To set up and run the example, follow these steps:
- Clone this repository:
git clone https://github.com/adiekaye/fine-tuning-sentence-transformers.git
- Navigate to the project directory: cd sentence-transformer-tuning
- Create a virtual environment:
python -m venv venv
- Activate the virtual environment:
- For Windows:
venv\Scripts\activate
- For macOS/Linux:
source venv/bin/activate
- Install the required libraries:
pip install -r requirements.txt
- Run the script
01_tuning_your_model.py
to fine-tune the model:python 01_tuning_your_model.py
- Run the script
02_using_your_model.py
to use the fine-tuned model:python 02_using_your_model.py
- To exit the virtual environment, type
deactivate
in the terminal.
Note: The virtual environment and requirements installation steps are optional but recommended to ensure compatibility and avoid conflicts with other Python packages you may have installed.
01_tuning_your_model.py
: Script that fine-tunes a Sentence Transformer model on a custom dataset.02_using_your_model.py
: Script that uses the fine-tuned Sentence Transformer model to generate sentence embeddings and calculate their cosine similarity.requirements.txt
: Lists the required libraries for this project.README.md
: Provides instructions for setting up and running the example, and explains the contents of the repository..gitignore
: A simple Git configuration file to ignore the virtual environment directory and other non-essential files./tuned_models
: A directory to store your fine tuned models./tuned_models/.gitignore
: A gitignore file to make sure you don't accidentally commit your fine tuned model.

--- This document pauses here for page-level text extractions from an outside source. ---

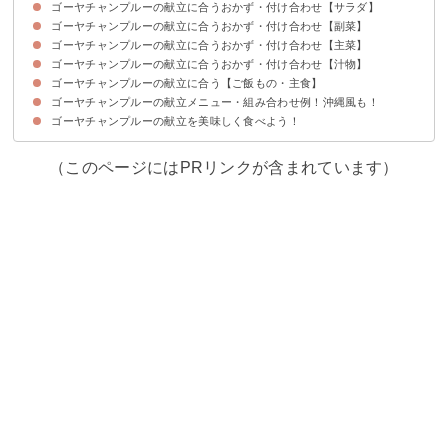
ゴーヤチャンプルーの献立に合うおかず・付け合わせ【サラダ】
ゴーヤチャンプルーの献立に合うおかず・付け合わせ【副菜】
①きゅうりとトマトのサラダ
②ツナとキャベツのサラダ
③クリームチーズ入りかぼちゃサラダ
④カニカマとアボカドのマヨネーズサラダ
ゴーヤチャンプルーの献立に合うおかず・付け合わせ【主菜】
①ナスの甘酢炒め
②たこの唐揚げ
③人参しりしり
④おくらのゴマ和え
ゴーヤチャンプルーの献立に合うおかず・付け合わせ【汁物】
①豚の角煮
②エビのチリソース
③マグロの照り焼き
④鶏のから揚げ
ゴーヤチャンプルーの献立に合う【ご飯もの・主食】
①わかめと春雨のスープ
②具だくさんのけんちん汁
③野菜のコンソメスープ
④アサリのすまし汁
ゴーヤチャンプルーの献立メニュー・組み合わせ例！沖縄風も！
①しらす入りグリンピースご飯
②さっぱりにゅう麺
③ソーキそば風うどん
④ジューシー
ゴーヤチャンプルーの献立を美味しく食べよう！
献立メニュー①
献立メニュー②
献立メニュー③
献立メニュー④
献立メニュー⑤
（このページにはPRリンクが含まれています）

The scripts 01_tuning_your_model.py
and 02_using_your_model.py
are executable as they are. However, you might need to adjust the path of the fine-tuned model in 02_using_your_model.py depending on your directory structure.
The 01_tuning_your_model.py
script will train a Sentence Transformer model using the specified training examples and then save the fine-tuned model.
The 02_using_your_model.py
script will load the original and the fine-tuned models to generate embeddings for specific sentences, and it will print the cosine similarity between the original and fine-tuned embeddings for each sentence.
This project is licensed under the MIT License.